Я предпочитала писать в столовой, раскладывая листы бумаги по обеденному столу, потому что в перерывах между рассказами должна была заниматься счетами и отвечать на тревожные уведомления управляющего. Слуги спрашивали меня, чем я занимаюсь; я отвечала, что пытаюсь написать книгу. Они воспринимали это как последнюю попытку спасти ферму и относились к моему занятию с интересом и спрашивали, как идут дела. Они часто стояли рядом и наблюдали за мной; их лица сливались с деревянной обшивкой стен, и в темноте казалось, что вдоль стен стоят одни белые балахоны.
Все три окна столовой выходили на запад, на террасу, лужайку и лес. Дальше шел склон, потом река, служившая границей между фермой и землями маасаи. Саму реку из дома нельзя было увидеть, однако ее изгибы можно было проследить по зарослям темно-зеленых акаций на берегу. Другой берег тоже был высоким, лесистым: дальше тянулась равнина, доходящая до нагорья Нгонг.
«Будь моя вера так сильна, что сдвигала бы горы, я бы заставила горы прийти ко мне».
Ветер дул с востока; двери моей столовой всегда были распахнуты, вследствие чего западная сторона дома пользовалась у африканцев популярностью: они проложили здесь свои тропы, дабы быть в курсе событий. По этой же причине малолетние пастухи пасли на моей лужайке своих коз. Эти мальчишки, разгуливавшие по ферме при отцовских козах и овцах в поисках выпасов, связывали воедино мой цивилизованный дом и дикие окрестности. Домашние слуги-бои испытывали к ним недоверие и не впускали в комнаты, однако мальчишки относились к цивилизации с детским энтузиазмом: для них она не представляла опасности, так как они могли в любой момент с ней расстаться.
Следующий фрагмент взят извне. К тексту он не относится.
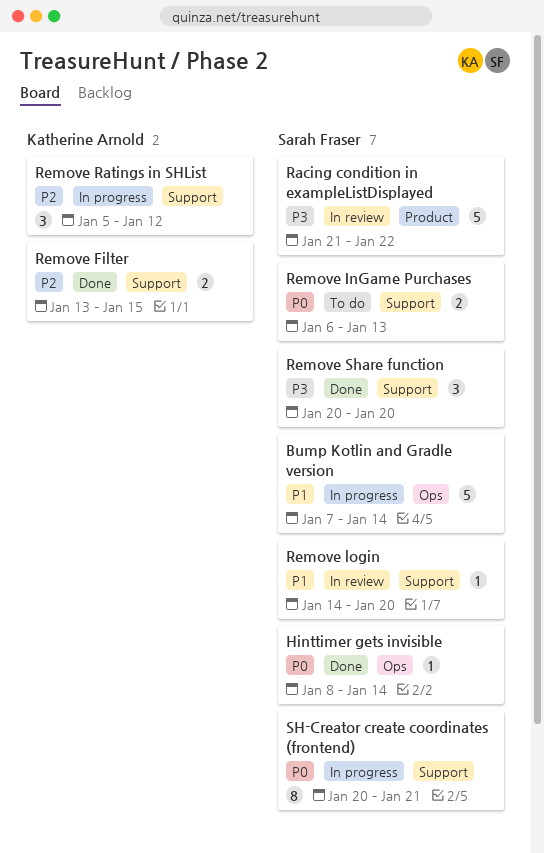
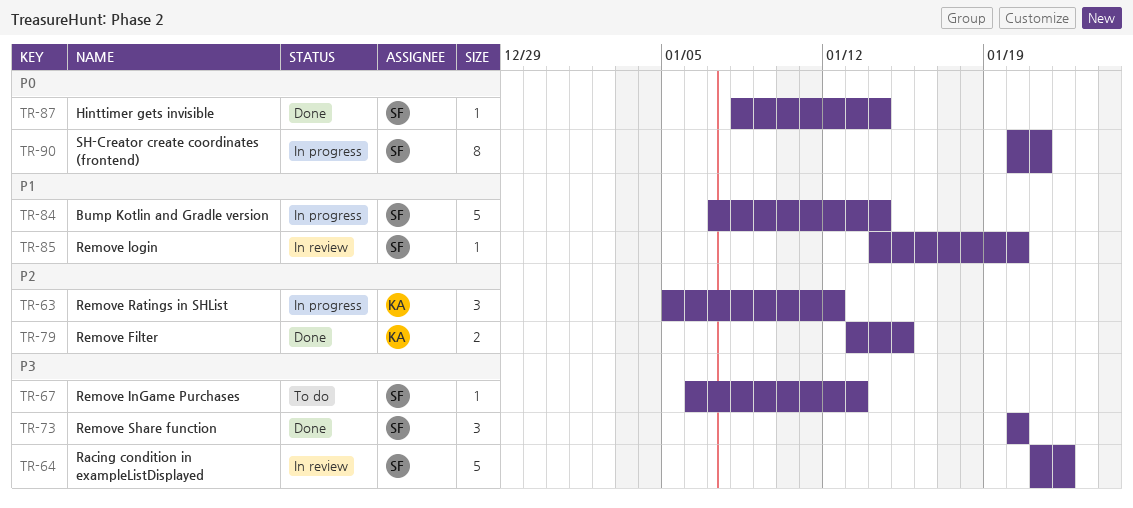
Remove InGame Purchases, priority: P0 -> P3
Remove InGame Purchases, estimate: 2 -> 1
Главным символом цивилизации для них были старые немецкие часы с кукушкой на стене столовой. Часы на африканских нагорьях являются предметом роскоши. Время здесь можно круглый год определять по положению солнца, к поезду спешить не приходится, а жизнь на ферме можно полностью приспособить к своим желаниям, поэтому надобность в часах пропадает. Но мои часы были сделаны мастерски. Кукушка выскакивала из своего домика раз в час, чтобы, высунувшись из куста роз, ясным и нахальным голоском оповестить о текущем времени. Фермерской детворе ее появление всякий раз доставляло огромную радость. Они точно определяли по солнцу, когда состоится ее полуденный выход, и уже без четверти двенадцать сходились к дому со всех сторон, гоня перед собой коз, которых не смели предоставить самим себе. Головы детей и коз показывались и исчезали в кустах и в высокой траве, подобно головам лягушек в пруду.
Потом, оставив коз на лужайке, они, бесшумно ступая босыми ногами, входили в дом. Самым старшим было лет десять, самым младшим – года два. Они прекрасно себя вели и придерживались некоего церемониала, сложившегося в ходе предыдущих визитов: они могли свободно перемещаться по дому, если ничего не трогали, не садились и не открывали ртов, пока к ним не обратятся.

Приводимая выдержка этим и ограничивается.